1. A magnetic shielding and degaussing structure for a color picture tube having a shadow mask, comprising:
a first vertically oriented strip of magnetizable material located adjacent a side of said color picture tube;
a first magnetizable shielding plate connected to an end of said first strip and flaring outwardly from said first strip to become wider than said first strip at said end of said first strip and covering an extended surface area external to said color picture tube at a first corner of said color picture tube over a region of said shadow mask and over a funnel region extending rearwardly from said shadow mask region that are unshielded by other magnetizable structures within said color picture tube; and
a first degaussing winding for generating degaussing flux with conductor turns wound around the vertical axis of said first strip of magnetizable material.
2. A structure according to claim 1, including a second magnetizable shielding plate connected to the other end of said first strip of magnetizable material and flaring outwardly from said first strip to become wider than said first strip at said other end and covering an extended surface area external to said color picture tube at a second corner of said color picture tube over a region of said shadow mask and over a funnel region extending rearwardly from said shadow mask region that are unshielded by other magnetizable structures within said color picture tube.
3. A structure according to claim 2 wherein the conductor turns of said first degaussing winding extend along the vertical axis of said first strip from the vicinity of the outwardly flaring portion of the first shielding plate to the vicinity of the outwardly flaring portion of the second shielding plate.
4. A structure according to claim 2, including a second vertically oriented strip of magnetizable material located opposite said first vertically oriented strip and adjacent a second side of said color picture tube; third and fourth magnetizable shielding plates, each connected to a respectively different one of the ends of said second strip and flaring outwardly therefrom to become wider than said second strip at the respective end of said strip, and each covering an extended surface area external to said color picture tube at a respective corner at said second side over a region of said shadow mask and over a funnel region extending rearwardly from said shadow mask region that are unshielded by other magnetizable structures within said color picture tube; and a second degaussing winding for generating degaussing flux with conductor turns wound around the vertical axis of said second strip of magnetizable material.

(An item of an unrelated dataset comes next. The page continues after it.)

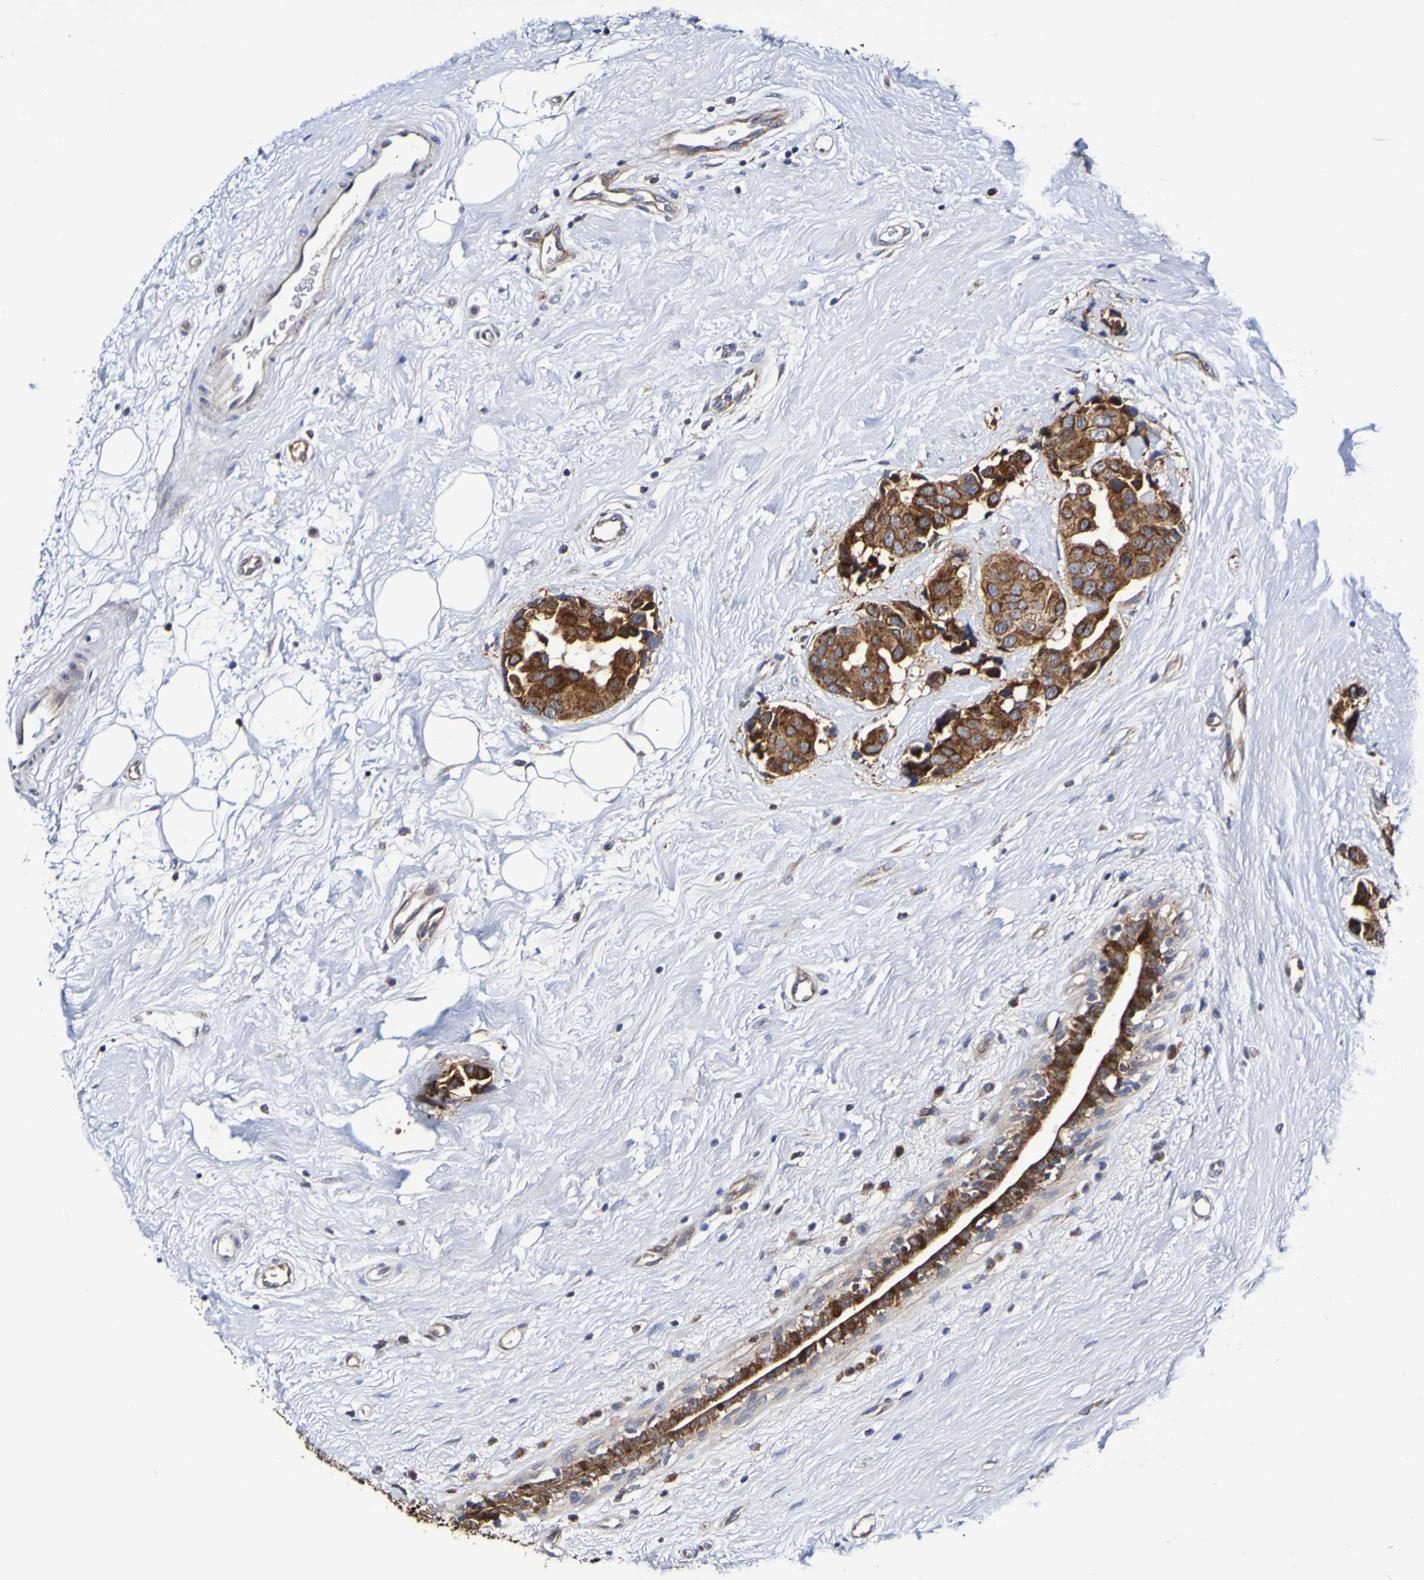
{"staining": {"intensity": "strong", "quantity": ">75%", "location": "cytoplasmic/membranous"}, "tissue": "breast cancer", "cell_type": "Tumor cells", "image_type": "cancer", "snomed": [{"axis": "morphology", "description": "Normal tissue, NOS"}, {"axis": "morphology", "description": "Duct carcinoma"}, {"axis": "topography", "description": "Breast"}], "caption": "Strong cytoplasmic/membranous staining is seen in approximately >75% of tumor cells in intraductal carcinoma (breast). (DAB (3,3'-diaminobenzidine) IHC with brightfield microscopy, high magnification).", "gene": "GJB1", "patient": {"sex": "female", "age": 39}}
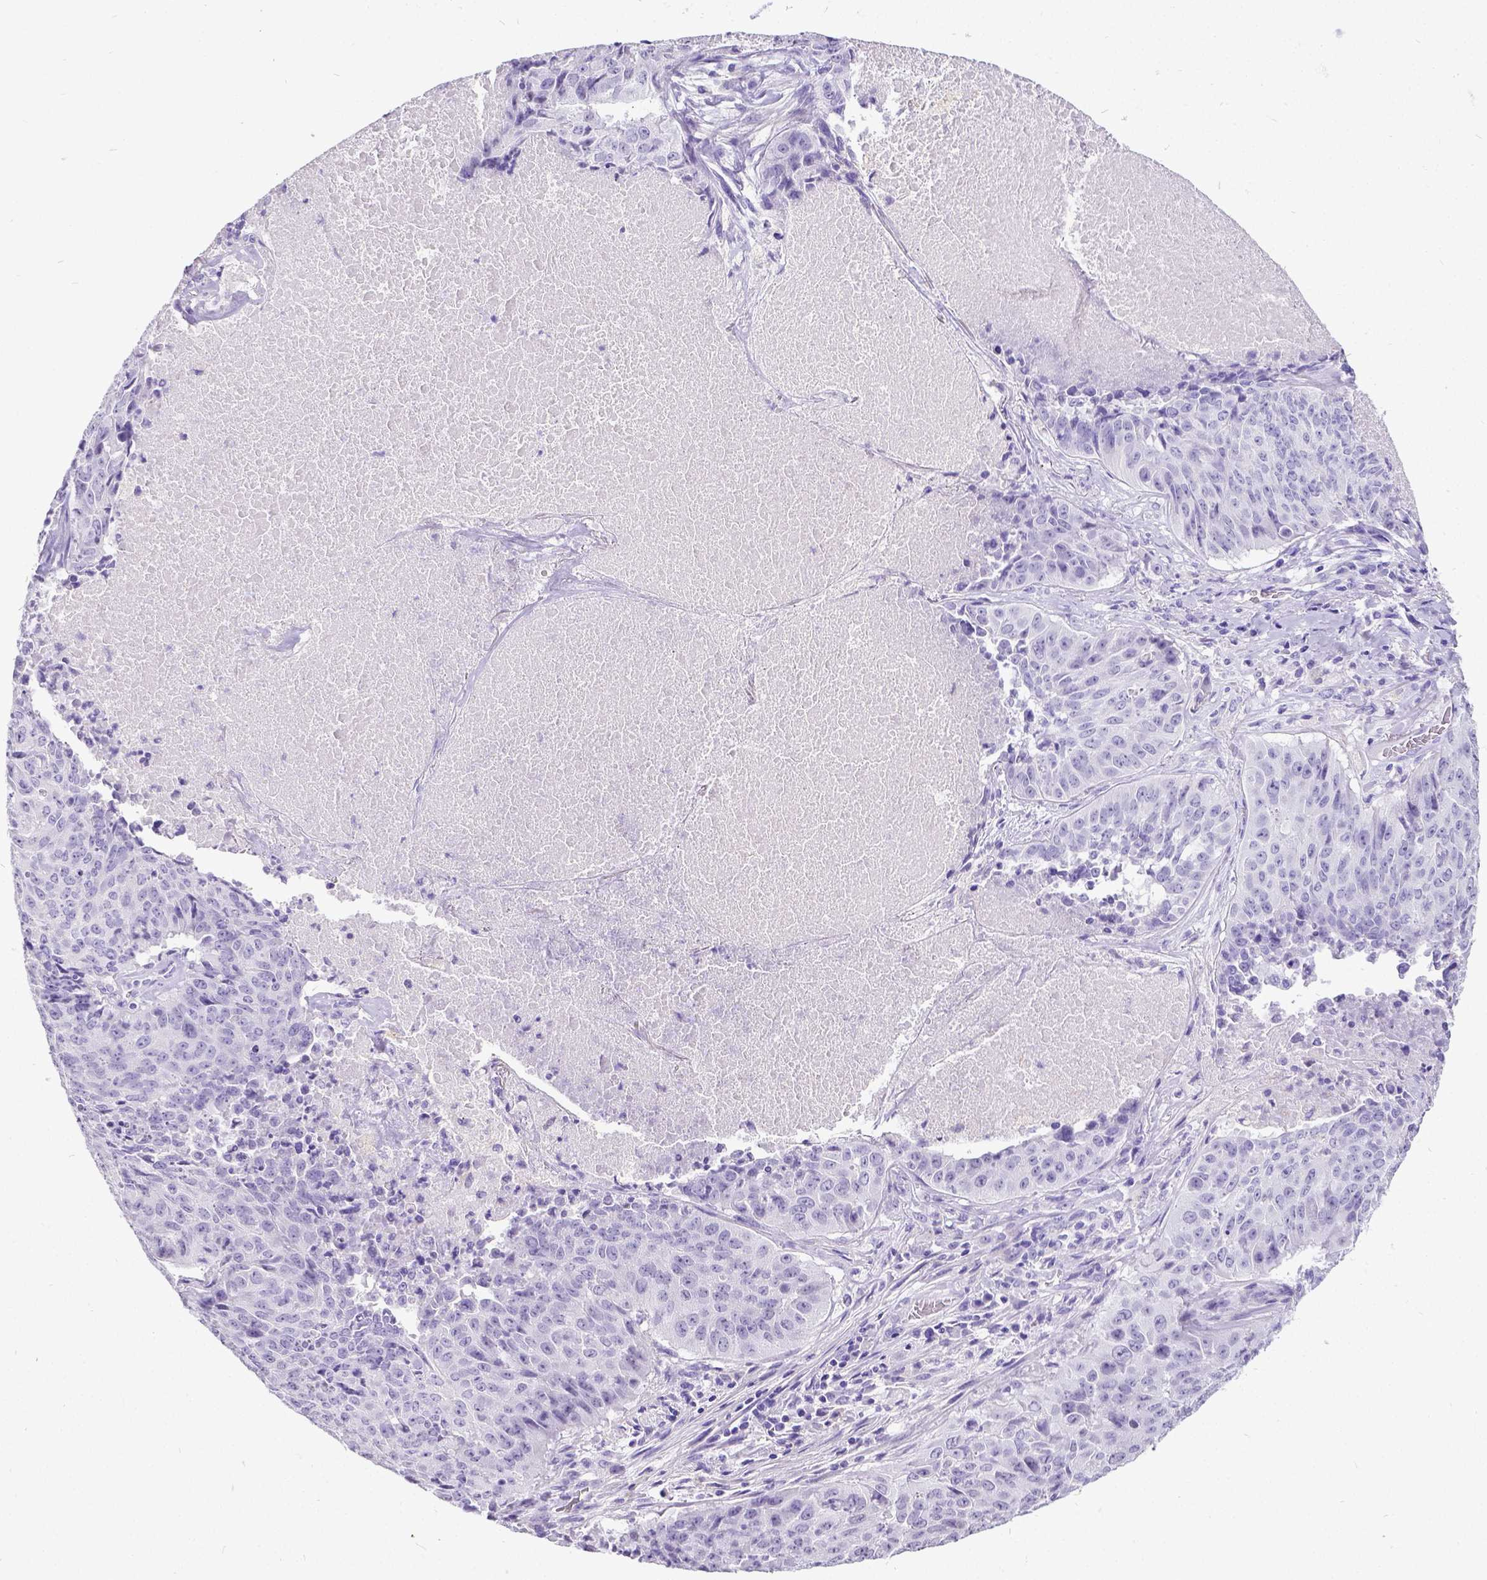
{"staining": {"intensity": "negative", "quantity": "none", "location": "none"}, "tissue": "lung cancer", "cell_type": "Tumor cells", "image_type": "cancer", "snomed": [{"axis": "morphology", "description": "Normal tissue, NOS"}, {"axis": "morphology", "description": "Squamous cell carcinoma, NOS"}, {"axis": "topography", "description": "Bronchus"}, {"axis": "topography", "description": "Lung"}], "caption": "An immunohistochemistry (IHC) image of lung cancer is shown. There is no staining in tumor cells of lung cancer.", "gene": "SATB2", "patient": {"sex": "male", "age": 64}}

5. A structure according to claim 4 wherein the shielding plate at each end of said first strip is separated from the shielding plate at the corresponding end of said second strip by a gap for facilitating the flow of degaussing flux in the corner regions of said shadow mask.
6. A structure according to claim 5 wherein each of said shielding plates includes a substantially horizontally oriented section terminating at a respective one of the gaps.
7. A structure according to claim 6 wherein each of said shielding plates includes a flat section canted from said substantially horizontally oriented section and connecting said horizontally oriented section to a respective one of said first and second strips of magnetizable material.
8. A structure according to claims 1, 4 or 5 wherein said color picture tube includes three in-line electron beams, with degaussing flux flowing in said shadow mask directed mainly in a vertical direction.
9. A magnetic shielding and degaussing structure for a color picture tube having a shadow mask and faceplate, funnel and neck regions, comprising:
a magnetizable shielding plate located at each corner of said color picture tube, entirely external to said color picture tube, for collecting stray magnetic flux, each shielding plate extending over a respective region of said shadow mask and over a funnel region adjacent thereto that are unshielded by other magnetizable structures within said color picture tube;
a pair of vertically oriented magnetizable collimator strips, each connecting upper and lower corner shielding plates on a side of said color picture tube to provide a low reluctance path substantially in a magnetizable material between an upper and a lower corner shielding plate, said upper and lower corner shielding plates guiding said stray magnetic flux into said collimator strips away from the interior of said color picture tube to provide magnetic shielding for said color picture tube; and
a pair of degaussing windings with conductor turns of said windings wound around the vertical axes of said collimator strips, said shielding plates cooperating with said collimator strips to form a low reluctance path for directing degaussing flux generated by said degaussing windings into said shadow mask.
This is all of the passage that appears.